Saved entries
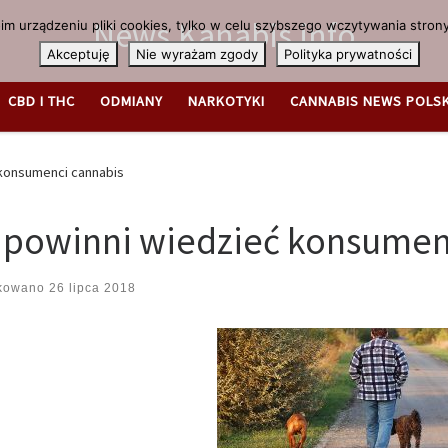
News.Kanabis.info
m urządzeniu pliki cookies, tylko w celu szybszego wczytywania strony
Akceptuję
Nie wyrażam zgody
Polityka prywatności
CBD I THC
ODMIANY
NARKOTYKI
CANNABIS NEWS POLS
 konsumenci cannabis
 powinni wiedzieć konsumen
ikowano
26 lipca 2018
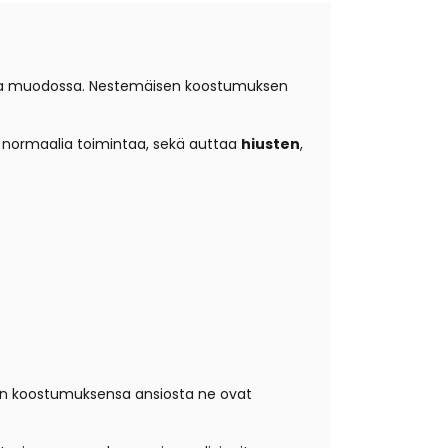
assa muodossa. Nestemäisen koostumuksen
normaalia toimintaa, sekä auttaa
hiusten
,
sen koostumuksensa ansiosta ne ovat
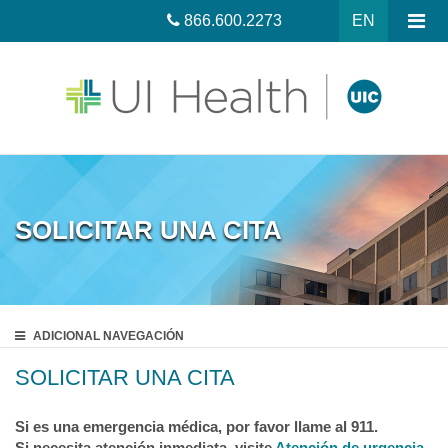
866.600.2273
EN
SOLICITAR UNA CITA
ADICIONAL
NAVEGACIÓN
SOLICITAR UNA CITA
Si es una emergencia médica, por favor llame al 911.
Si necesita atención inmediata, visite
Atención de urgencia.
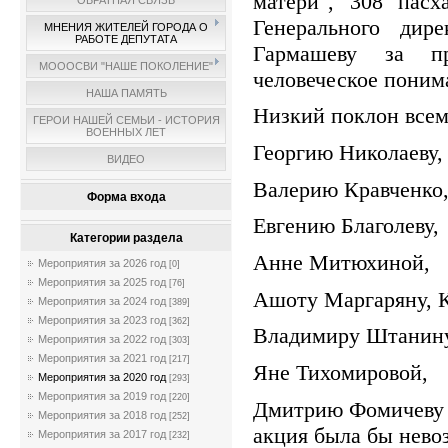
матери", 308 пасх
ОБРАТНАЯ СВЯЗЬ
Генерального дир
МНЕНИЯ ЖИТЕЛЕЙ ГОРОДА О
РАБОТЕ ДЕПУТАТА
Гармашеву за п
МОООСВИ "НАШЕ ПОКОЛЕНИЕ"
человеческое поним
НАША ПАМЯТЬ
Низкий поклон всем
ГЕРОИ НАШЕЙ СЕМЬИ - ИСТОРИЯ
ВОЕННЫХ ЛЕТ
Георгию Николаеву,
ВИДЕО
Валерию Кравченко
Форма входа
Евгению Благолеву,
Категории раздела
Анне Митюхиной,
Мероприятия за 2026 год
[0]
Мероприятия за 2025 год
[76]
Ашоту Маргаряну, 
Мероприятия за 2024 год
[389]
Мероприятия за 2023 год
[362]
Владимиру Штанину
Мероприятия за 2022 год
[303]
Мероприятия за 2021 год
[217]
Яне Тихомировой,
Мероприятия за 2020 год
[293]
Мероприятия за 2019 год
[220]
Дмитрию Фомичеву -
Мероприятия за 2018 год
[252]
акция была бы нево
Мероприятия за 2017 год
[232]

--

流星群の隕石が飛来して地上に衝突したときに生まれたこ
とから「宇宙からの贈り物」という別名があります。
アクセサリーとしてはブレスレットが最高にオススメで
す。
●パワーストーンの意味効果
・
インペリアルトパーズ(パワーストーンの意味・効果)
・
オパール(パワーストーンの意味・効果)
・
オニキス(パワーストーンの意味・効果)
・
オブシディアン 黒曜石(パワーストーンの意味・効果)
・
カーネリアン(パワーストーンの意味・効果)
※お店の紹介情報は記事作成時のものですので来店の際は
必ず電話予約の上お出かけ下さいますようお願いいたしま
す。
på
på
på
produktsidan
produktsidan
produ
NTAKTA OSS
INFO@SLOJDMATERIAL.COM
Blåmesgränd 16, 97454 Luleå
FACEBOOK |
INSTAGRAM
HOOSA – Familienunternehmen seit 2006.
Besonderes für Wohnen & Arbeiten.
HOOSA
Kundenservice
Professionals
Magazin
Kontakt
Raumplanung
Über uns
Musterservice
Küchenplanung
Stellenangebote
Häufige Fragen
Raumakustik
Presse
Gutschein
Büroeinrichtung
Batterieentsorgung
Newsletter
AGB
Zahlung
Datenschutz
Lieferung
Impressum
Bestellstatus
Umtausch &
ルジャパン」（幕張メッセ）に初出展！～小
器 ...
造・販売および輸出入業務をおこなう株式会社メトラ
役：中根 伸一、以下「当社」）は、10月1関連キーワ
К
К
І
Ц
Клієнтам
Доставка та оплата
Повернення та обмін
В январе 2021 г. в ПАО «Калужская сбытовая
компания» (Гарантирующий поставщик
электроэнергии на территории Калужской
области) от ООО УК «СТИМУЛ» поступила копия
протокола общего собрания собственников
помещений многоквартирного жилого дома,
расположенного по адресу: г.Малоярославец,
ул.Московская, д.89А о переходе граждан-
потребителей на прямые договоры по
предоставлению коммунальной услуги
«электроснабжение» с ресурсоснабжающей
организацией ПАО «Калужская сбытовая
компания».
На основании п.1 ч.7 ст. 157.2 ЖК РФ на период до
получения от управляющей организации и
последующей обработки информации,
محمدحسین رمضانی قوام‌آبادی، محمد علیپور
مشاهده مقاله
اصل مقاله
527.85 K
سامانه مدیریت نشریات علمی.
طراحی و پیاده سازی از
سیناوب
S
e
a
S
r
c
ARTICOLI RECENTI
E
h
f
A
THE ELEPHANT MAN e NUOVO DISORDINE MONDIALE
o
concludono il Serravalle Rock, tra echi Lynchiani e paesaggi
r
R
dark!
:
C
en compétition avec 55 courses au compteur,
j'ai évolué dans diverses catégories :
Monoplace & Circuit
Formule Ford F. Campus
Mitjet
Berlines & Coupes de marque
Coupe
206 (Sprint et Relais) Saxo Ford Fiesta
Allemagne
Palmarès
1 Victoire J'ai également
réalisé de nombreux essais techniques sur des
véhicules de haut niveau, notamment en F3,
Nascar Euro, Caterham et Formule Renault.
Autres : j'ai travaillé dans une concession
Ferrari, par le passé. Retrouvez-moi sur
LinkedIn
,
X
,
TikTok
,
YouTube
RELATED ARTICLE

### AIM OF THE EXERCISE
Your reply should contain only the number of lines in the entries above with the word "сбытовая".

### EXERCISE OUTPUT
2